Existe um momento do dia que, para muitos, virou sinônimo de pausa: sentar no banheiro e pegar o celular. O que deveria durar poucos minutos frequentemente se transforma em longos períodos de distração. Parece inofensivo, até relaxante. Mas, enquanto a atenção está na tela, o corpo pode estar reagindo de uma forma que quase ninguém percebe — e que começa a preocupar especialistas.
Quando alguns minutos se transformam em um problema maior
A cena é comum: você entra no banheiro com o celular, abre redes sociais ou mensagens e, sem perceber, o tempo passa muito mais rápido do que deveria. Aqueles poucos minutos planejados facilmente viram quinze, vinte ou até mais.
O ponto é que o problema não está exatamente no celular, mas no efeito que ele provoca.
Pesquisas recentes indicam que o uso do smartphone durante esse momento prolonga o tempo que a pessoa permanece sentada — e isso tem consequências diretas para o corpo.
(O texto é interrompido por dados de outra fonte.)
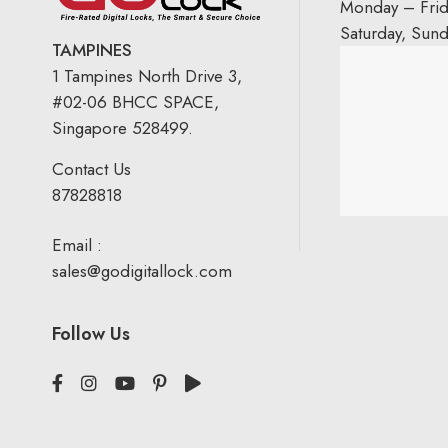
Monday – Fri
Saturday, Sun
TAMPINES
1 Tampines North Drive 3,
#02-06 BHCC SPACE,
Singapore 528499.
Contact Us
87828818
Email :
sales@godigitallock.com
Follow Us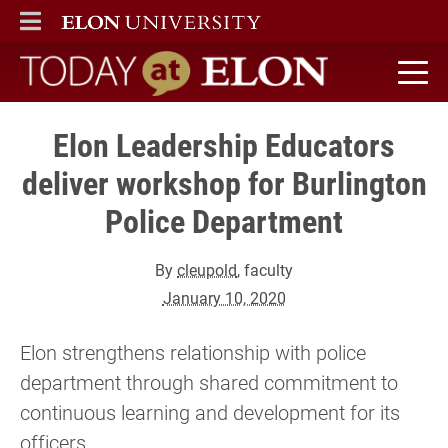
ELON
MAIN MENU
Today at Elon home
Elon Leadership Educators
deliver workshop for Burlington
Police Department
By
cleupold
, faculty
January 10, 2020
Elon strengthens relationship with police
department through shared commitment to
continuous learning and development for its
officers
Quanto mais tempo nessa posição, maior a pressão exercida em uma região sensível, algo que não foi pensado pela evolução para durar tanto.
Os dados chamam atenção: pessoas que mantêm esse hábito tendem a passar significativamente mais tempo no banheiro do que aquelas que não usam o celular ali. E essa diferença, aparentemente pequena, pode ter impacto relevante ao longo do tempo.
O que antes era apenas um costume moderno começa a ser visto com outros olhos.
O que acontece no corpo sem que você perceba
Para entender o problema, é preciso olhar para a forma como o corpo responde à posição prolongada.
A região anal é composta por tecidos e vasos sanguíneos que funcionam como uma espécie de “almofada natural”. Esse sistema ajuda no controle e no funcionamento normal do organismo. No entanto, quando há pressão excessiva por tempo prolongado, esses vasos podem se dilatar.
É aí que surgem as hemorroidas.
Esse processo pode causar desconforto, coceira, dor e, em alguns casos, sangramento. O mais importante é que ele não acontece de forma imediata, mas sim gradual — resultado de hábitos repetidos ao longo do tempo.
Estudos com pacientes mostram um padrão claro: quem utiliza o celular no banheiro tende a permanecer sentado por mais de cinco minutos com muito mais frequência. E esse detalhe faz toda a diferença.
Curiosamente, outros fatores como alimentação ou presença de constipação não apresentaram diferenças tão marcantes entre os grupos analisados. O tempo, nesse caso, foi o elemento determinante.
Ou seja, não importa tanto o que você está vendo na tela — mas sim quanto tempo você permanece ali.

O efeito invisível de um hábito moderno
Especialistas apontam que o uso do celular altera a percepção do tempo. Ao se envolver com conteúdo digital, a pessoa perde a noção de quanto tempo já passou, permanecendo na mesma posição muito além do necessário.
Esse comportamento cria um ciclo difícil de perceber: quanto mais distração, mais tempo sentado — e maior o impacto físico.
Além disso, há outros padrões associados. Usuários que levam o celular para o banheiro tendem a ser mais jovens e, em muitos casos, apresentam níveis menores de atividade física. Esse conjunto de fatores pode contribuir para problemas como má circulação e constipação, agravando ainda mais o quadro.
O mais curioso é que tudo isso acontece sem sinais imediatos. O desconforto pode levar tempo para aparecer, o que faz com que o hábito continue sem grandes questionamentos.
Como evitar um problema que começa sem aviso
A boa notícia é que a solução é simples — e está mais ligada ao comportamento do que a qualquer tratamento médico.
Especialistas recomendam limitar o tempo no banheiro a poucos minutos, evitando prolongar a permanência sem necessidade. Deixar o celular fora desse ambiente pode ser uma estratégia eficaz para evitar distrações.
Outras medidas também ajudam: manter uma alimentação rica em fibras, beber água regularmente e adotar uma rotina mais ativa contribuem para o bom funcionamento do organismo.
No fim, o título encontra sua resposta: aquele hábito aparentemente inofensivo pode, sim, trazer consequências reais. E, muitas vezes, a mudança necessária não envolve tecnologia nem remédios — apenas um ajuste simples na forma como usamos nosso tempo.